• **TASK STATEMENT**
In the records below, tally the lines that contain the word "Executive" and give only that number.

[Transcribed page contents]

____

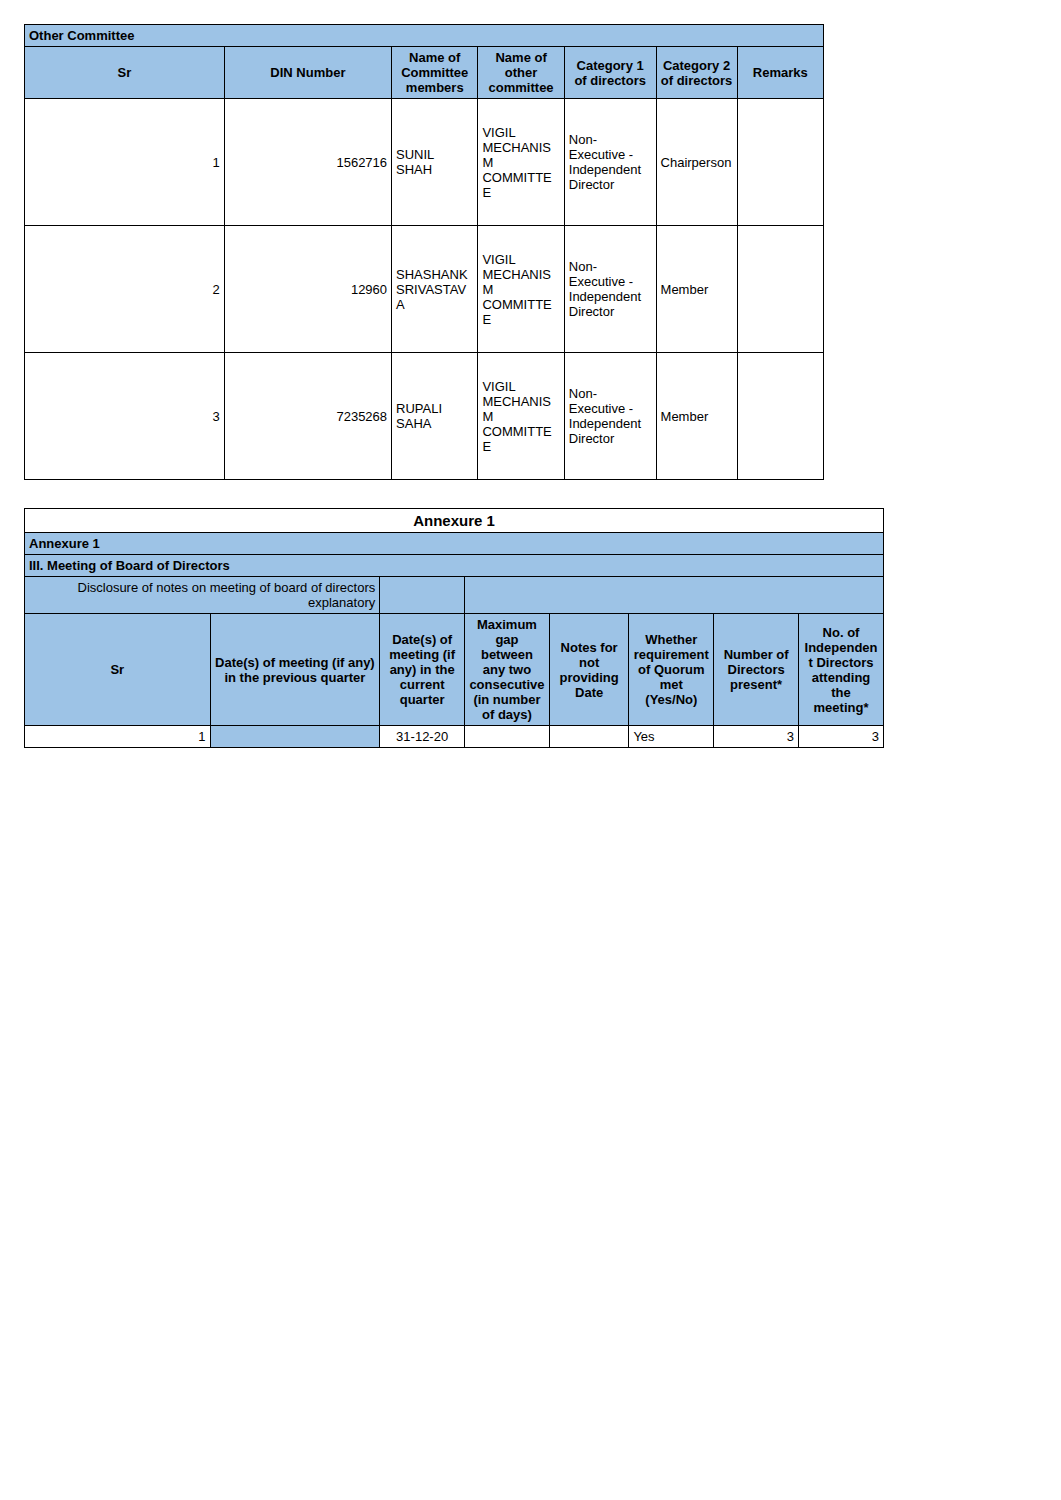| Other Committee |
| Sr | DIN Number | Name of Committee members | Name of other committee | Category 1 of directors | Category 2 of directors | Remarks |
| 1 | 1562716 | SUNIL SHAH | VIGIL MECHANISM COMMITTEE | Non-Executive - Independent Director | Chairperson | |
| 2 | 12960 | SHASHANK SRIVASTAVA | VIGIL MECHANISM COMMITTEE | Non-Executive - Independent Director | Member | |
| 3 | 7235268 | RUPALI SAHA | VIGIL MECHANISM COMMITTEE | Non-Executive - Independent Director | Member | |
| Annexure 1 |
| Annexure 1 |
| III. Meeting of Board of Directors |
| Disclosure of notes on meeting of board of directors explanatory | | |
| Sr | Date(s) of meeting (if any) in the previous quarter | Date(s) of meeting (if any) in the current quarter | Maximum gap between any two consecutive (in number of days) | Notes for not providing Date | Whether requirement of Quorum met (Yes/No) | Number of Directors present* | No. of Independent Directors attending the meeting* |
| 1 | | 31-12-20 | | | Yes | 3 | 3 |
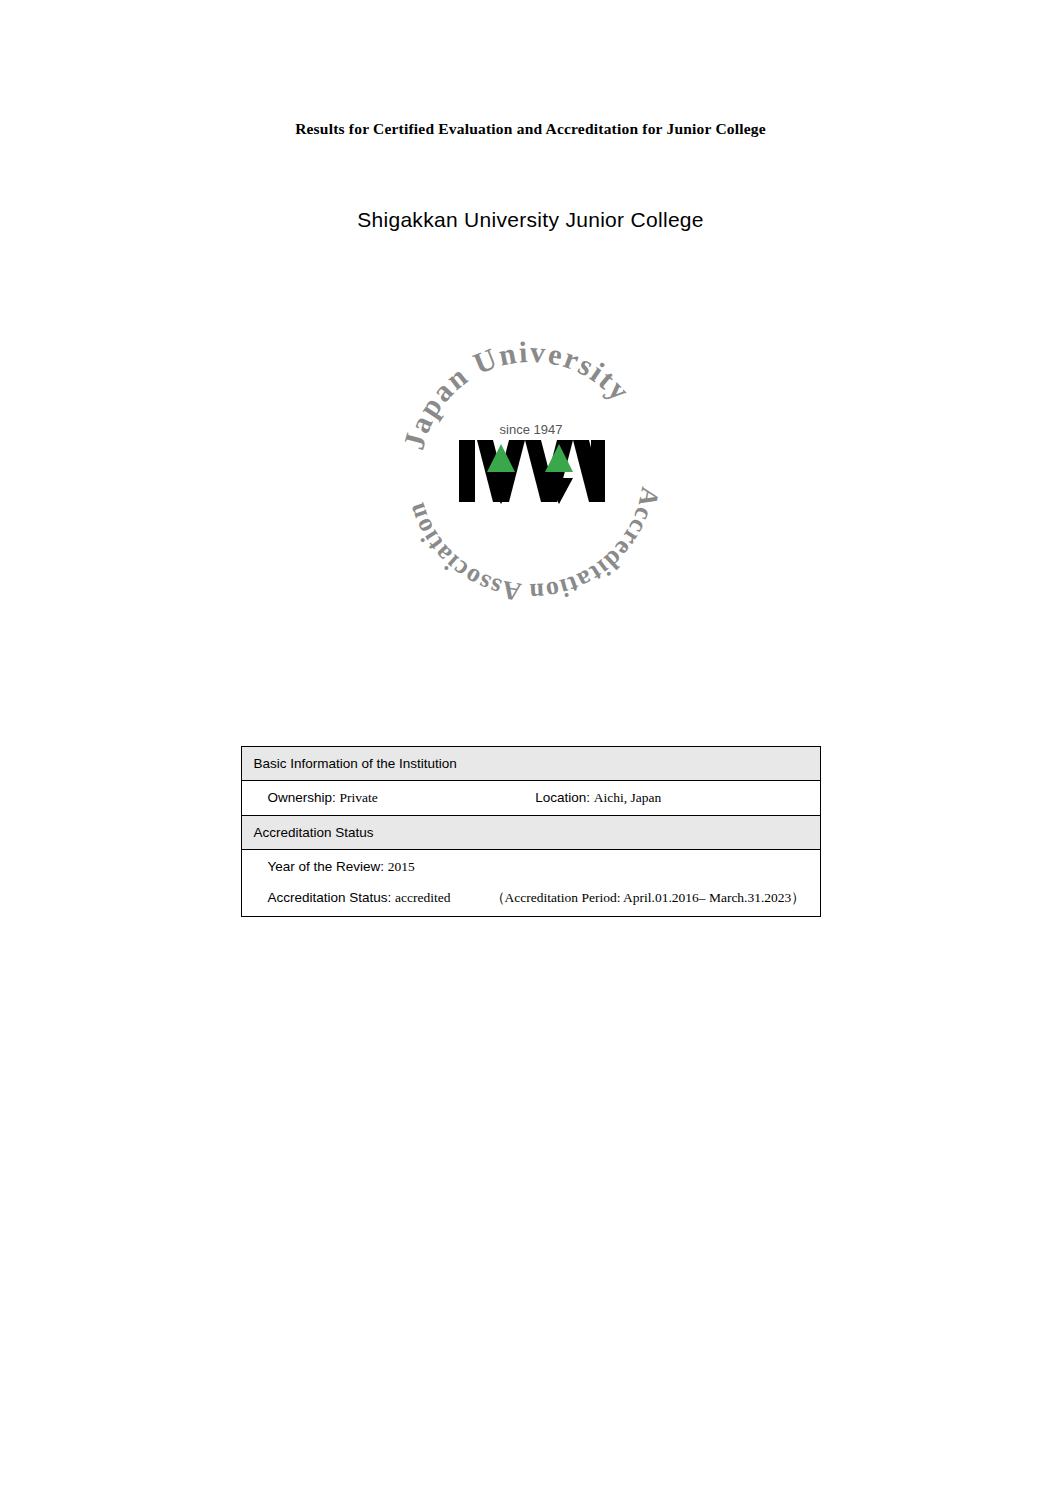Results for Certified Evaluation and Accreditation for Junior College
Shigakkan University Junior College
Japan University Accreditation Association since 1947
| Basic Information of the Institution |
| Ownership: Private Location: Aichi, Japan |
| Accreditation Status |
| Year of the Review: 2015 Accreditation Status: accredited （Accreditation Period: April.01.2016– March.31.2023） |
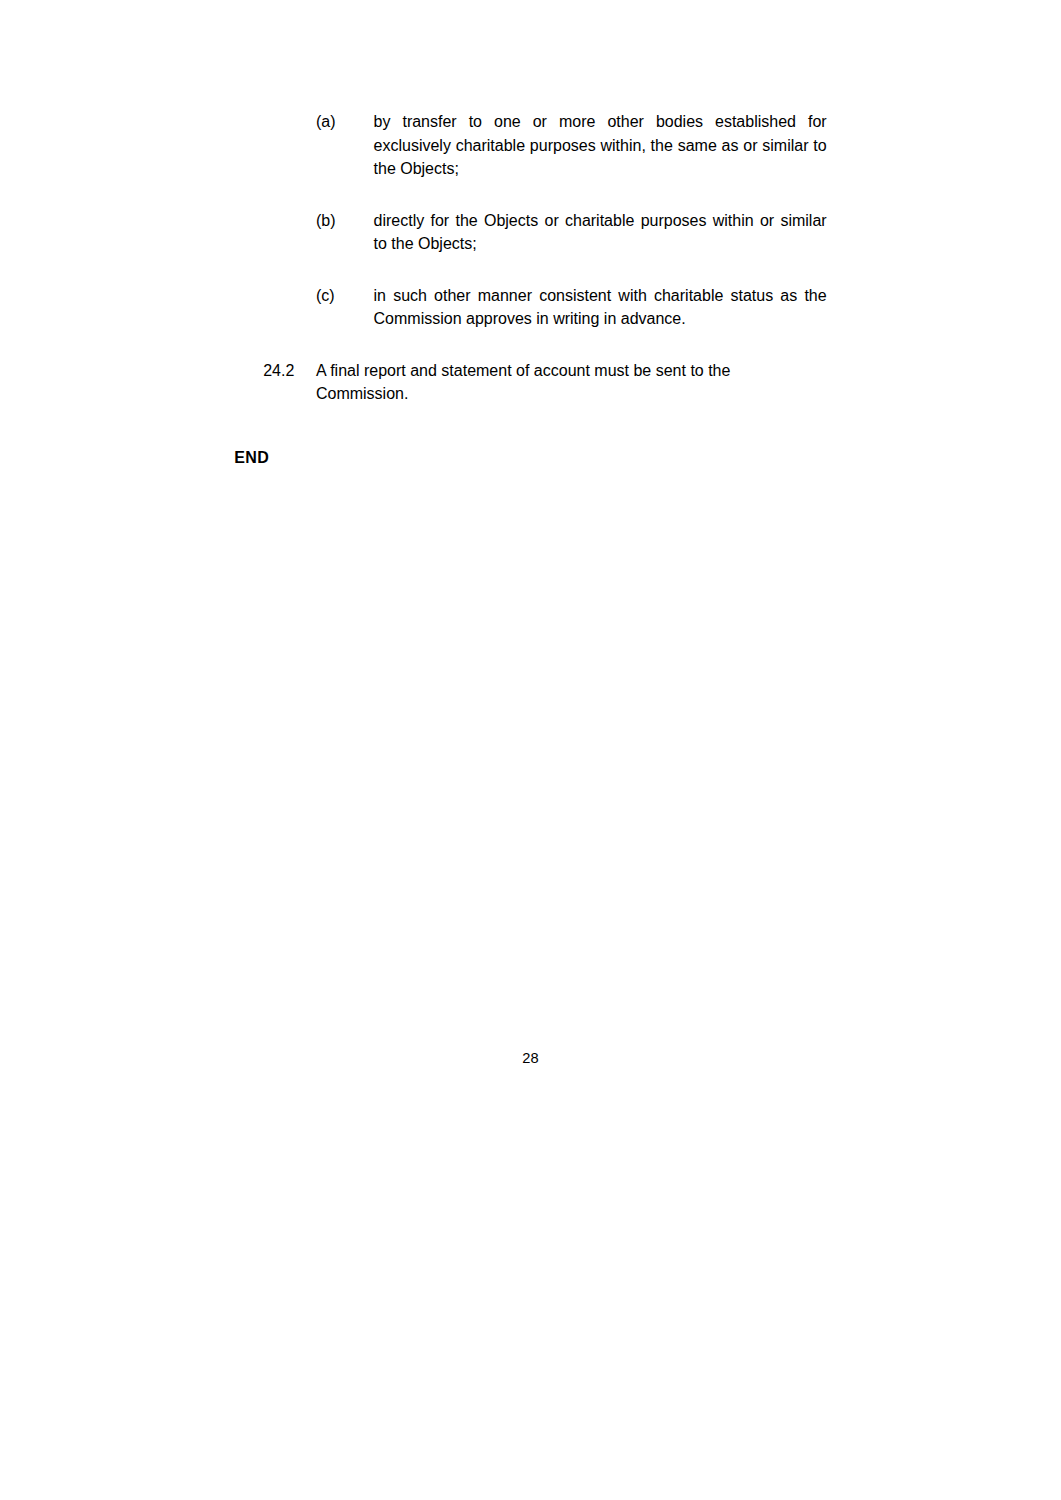(a) by transfer to one or more other bodies established for exclusively charitable purposes within, the same as or similar to the Objects;
(b) directly for the Objects or charitable purposes within or similar to the Objects;
(c) in such other manner consistent with charitable status as the Commission approves in writing in advance.
24.2 A final report and statement of account must be sent to the Commission.
END
28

____

• **ANSWER BELOW**
3